## Given text
■ ■ ■
The next generation of public health professionals is entering an era in which interest in and funding for tobacco control are declining.3 Future cohorts of public health professionals are needed to carry on with the endgame strategy (should early attempts fail) and to keep tobacco control salient even after a strategy has been implemented. How can we expect future public health leaders to sustain tobacco endgame initiatives if circumstances lead them to believe the tobacco problem has already been solved? (Ideas presented here speak of the US experience, but are likely to have broader applications.)
Graduate education in public health represents an important starting point for cultivating the next generation of tobacco control advocates. A previous initiative through the Association of Schools of Public Health and the American Legacy Foundation's Scholarship, Training, Education Program for Tobacco Use and Prevention (STEP UP) offered funding to integrate tobacco control into existing curriculum.4 This was followed by recommendations for ensuring a tobacco control presence in the future public health workforce.5 ,6 The programme ceased funding in 2006 and remains the last institutional push for tobacco control education at schools of public health.
■ ■ ■
## Dataset content

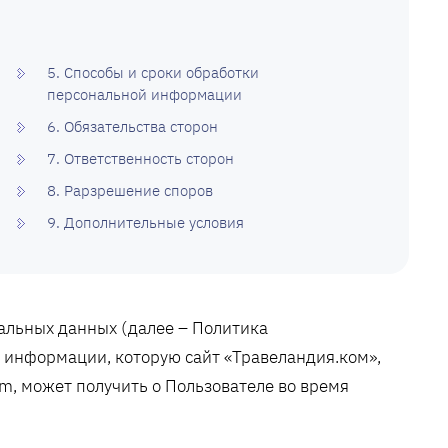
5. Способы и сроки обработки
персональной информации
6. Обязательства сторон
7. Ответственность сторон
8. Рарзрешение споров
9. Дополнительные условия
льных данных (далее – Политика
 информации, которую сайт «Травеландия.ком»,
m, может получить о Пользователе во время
■ ■ ■
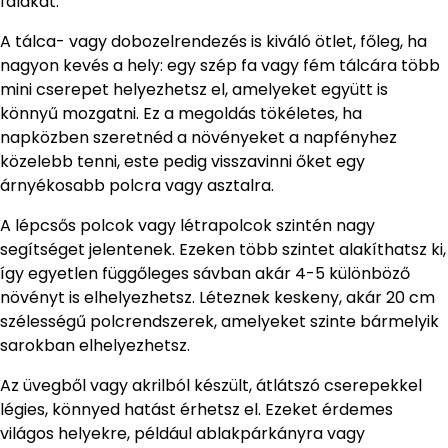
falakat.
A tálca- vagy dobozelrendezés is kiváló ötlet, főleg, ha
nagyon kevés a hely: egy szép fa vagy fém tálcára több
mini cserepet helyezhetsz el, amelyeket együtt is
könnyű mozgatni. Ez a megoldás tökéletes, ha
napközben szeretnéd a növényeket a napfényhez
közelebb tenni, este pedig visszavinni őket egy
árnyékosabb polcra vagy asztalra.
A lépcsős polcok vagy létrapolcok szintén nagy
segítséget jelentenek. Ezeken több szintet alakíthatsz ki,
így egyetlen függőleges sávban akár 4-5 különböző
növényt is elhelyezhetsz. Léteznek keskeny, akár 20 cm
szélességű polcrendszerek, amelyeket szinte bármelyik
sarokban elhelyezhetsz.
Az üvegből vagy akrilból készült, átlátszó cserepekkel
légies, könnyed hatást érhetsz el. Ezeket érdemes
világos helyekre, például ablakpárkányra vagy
■ ■ ■
## What you need to do
[1] According to the passage on tobacco control education, in what year did the STEP UP program stop its funding?
[2] Copy word for word the part of the passage on tobacco control education that opens with the words containing "Graduate education in" and closes with "of public health.".

## Numbered responses
[1] 2006

[2]
Graduate education in public health represents an important starting point for cultivating the next generation of tobacco control advocates. A previous initiative through the Association of Schools of Public Health and the American Legacy Foundation's Scholarship, Training, Education Program for Tobacco Use and Prevention (STEP UP) offered funding to integrate tobacco control into existing curriculum.4 This was followed by recommendations for ensuring a tobacco control presence in the future public health workforce.5 ,6 The programme ceased funding in 2006 and remains the last institutional push for tobacco control education at schools of public health.